Oleh: A. Malik Ibrahim, Politisi Partai Nasdem Malut
“Tiap puisi punya rasa kebatinan, ia yang menentukan sudut pandangnya, dan dari sana puisi itu dibaca dengan batin,”(A. Malik Ibrhim)
SULIT memang mengubah suatu ide fix: apa yang bisa diharapkan dari pulau Moti? Seperti apa sumber daya potensial yang dapat mendorong akselerasi Moti?
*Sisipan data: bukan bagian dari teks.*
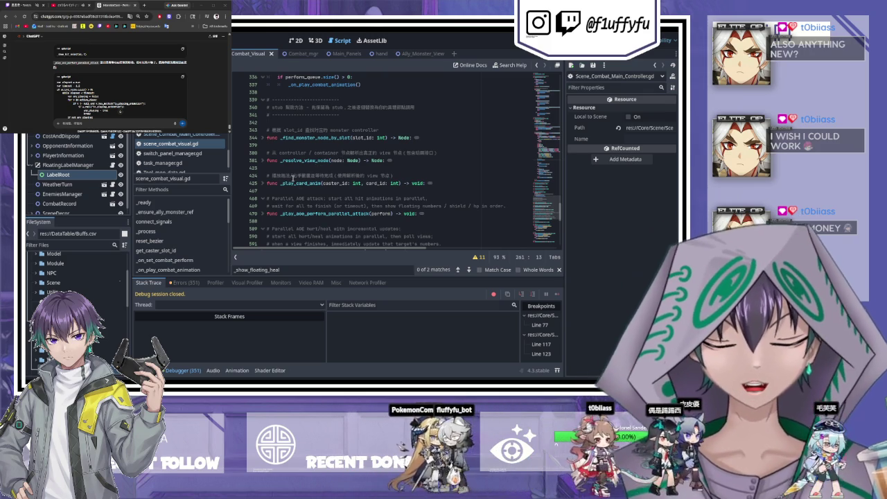
{"action": "scroll", "coordinate": [274, 206], "scroll_direction": "down", "scroll_amount": 1}
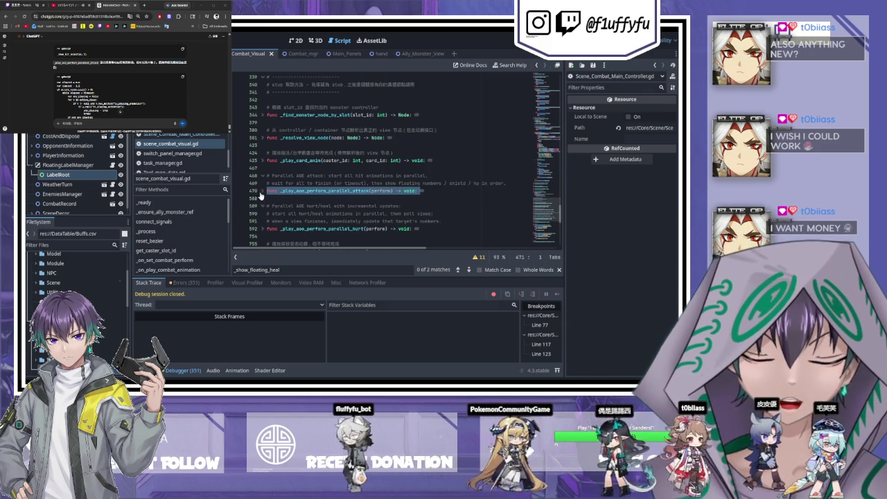
{"action": "left_click", "coordinate": [262, 191]}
Jika anggapan membatu yang telah jadi mitos itu bisa diobrak-abrik masyarakat, bisa dibayangkan, betapa luar biasa keunggulan dan daya saing Moti dalam kepentingan pembangunan daerah.
Pulau ini dulunya lengang. Seolah-olah mendung menggantung menunggu ombak pecah; perahu berlayar menuju jeram ujung laut yang tak terduga. Masyarakat Moti sepertinya sedang bergerak gelisah. Barangkali juga kegelisahan tidak relevan; dari puisi yang menghidupkan, juga secara imajinatif. Paradoks, di masa mendatang ia akan meluruh dengan tangan hampa dari sesuatu yang nyata, karena yang kita cari tanpa bisa kita genggam. Dongeng sejarah telah berakhir. Tapi bagi Moti, kedigdayaan itu lebih dari sekedar kenangan masa lampau.
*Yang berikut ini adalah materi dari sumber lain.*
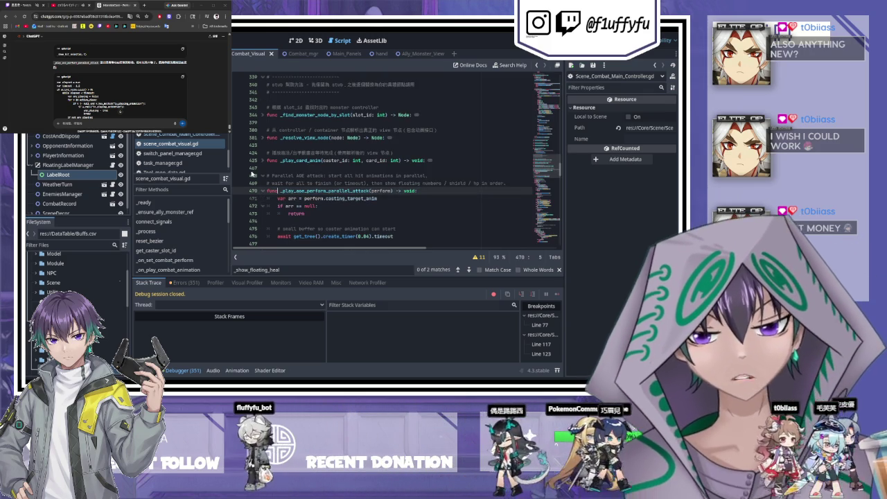
{"action": "scroll", "coordinate": [254, 174], "scroll_direction": "down", "scroll_amount": 1}
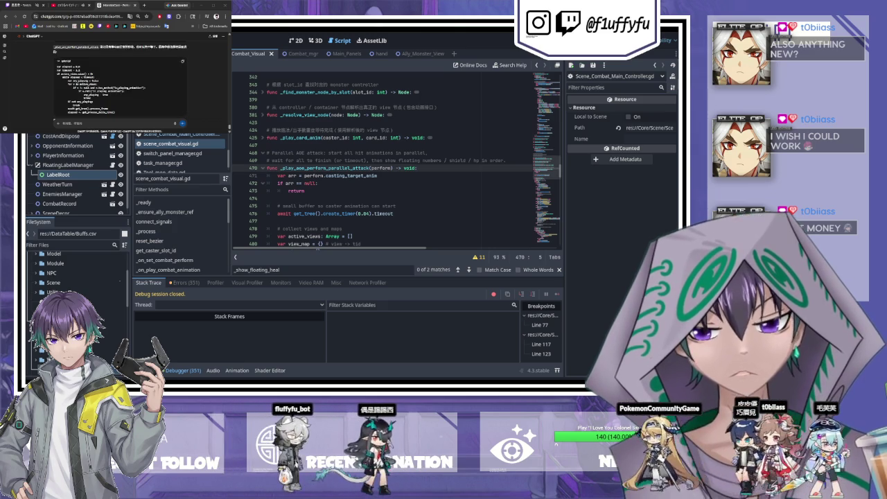
{"action": "scroll", "coordinate": [300, 146], "scroll_direction": "down", "scroll_amount": 15}
{"action": "scroll", "coordinate": [300, 146], "scroll_direction": "down", "scroll_amount": 8}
Ketika peta dunia berubah, Moti tetap Moti, pulau yang muram. Dan barangkali di antara jalan-jalan batu Motikota yang tua dan menyimpan sejarah, bayang-bayang heroisme dan ratap tangis serta tawa orang biasa dari ribuan tahun yang silam. Ketika kuasa para sultan redup, Moti tetap memiliki karakter dan budaya yang khas dan kuat.